“Palermo come Beirut”, così intitolarono i quotidiani il giorno dopo la strage di via Pipitone Federico, a Palermo, in cui venne ucciso il giudice Rocco Chinnici. Con lui morirono i carabinieri di scorta, il maresciallo ordinario Mario Trapassi, l’appuntato scelto Salvatore Bartolotta e il portiere dello stabile in cui viveva il magistrato, Stefano Li Sacchi.
Chinnici stava per salire sulla sua Alfetta blindata ma il boss di Resuttana, Antonino Madonia, azionò il telecomando proprio nel momento in cui il giudice stava per transitare accanto ad una Fiat 126 verde, imbottita con 75 chili di tritolo. L’esplosione fu devastante. 41 anni dopo, Palermo ricorda il ‘padre fondatore’ del pool antimafia, colui che volle a suo fianco giudici come Giovanni Falcone e Paolo Borsellino, e che fu il precursore di fondamentali intuizioni nella lotta alla criminalità organizzata, preso come modello anche in ambito transnazionale.

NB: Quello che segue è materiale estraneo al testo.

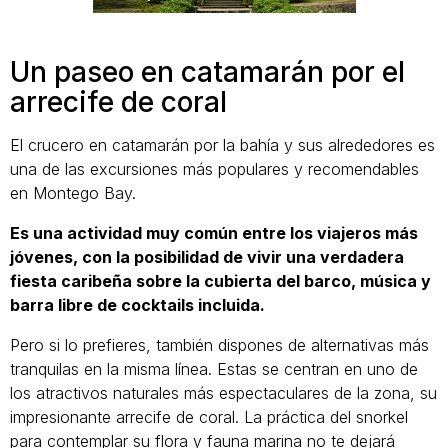
Un paseo en catamarán por el
arrecife de coral
El crucero en catamarán por la bahía y sus alrededores es
una de las excursiones más populares y recomendables
en Montego Bay.
Es una actividad muy común entre los viajeros más
jóvenes, con la posibilidad de vivir una verdadera
fiesta caribeña sobre la cubierta del barco, música y
barra libre de cocktails incluida.
Pero si lo prefieres, también dispones de alternativas más
tranquilas en la misma línea. Estas se centran en uno de
los atractivos naturales más espectaculares de la zona, su
impresionante arrecife de coral. La práctica del snorkel
para contemplar su flora y fauna marina no te dejará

Presenti alla cerimonia di commemorazione, anche i figli del giudice Chinnici: Caterina, Elvira e Giovanni. “C’è voluto del tempo perché cambiasse la percezione pubblica della lotta alla mafia”, dichiara l’onorevole europarlamentare Caterina Chinnici. “Mio padre è morto in un momento in cui ancora non c’era questa sensibilità, non si comprendeva la pericolosità della mafia. Una mafia che non si manifestava in maniera aperta ma che faceva sentire la propria presenza sul territorio. A poco a poco le cose sono cambiate. Ci sono volute purtroppo le altre due stragi di Falcone di Borsellino e da lì finalmente è cominciato il cambiamento. Una diversa percezione del fenomeno, una diversa attenzione e direi anche una diversa vicinanza a quei magistrati, e non solo, che lavorano proprio per contrastare ogni forma di criminalità organizzata. Mio padre fu il primo a cercare di sollecitare il cambiamento culturale, oltre le indagini e i processi. È importante ancora oggi lavorare per questo, rivolgendosi soprattutto ai giovani così come ha fatto Rocco Chinnici, andando per primo nelle scuole”.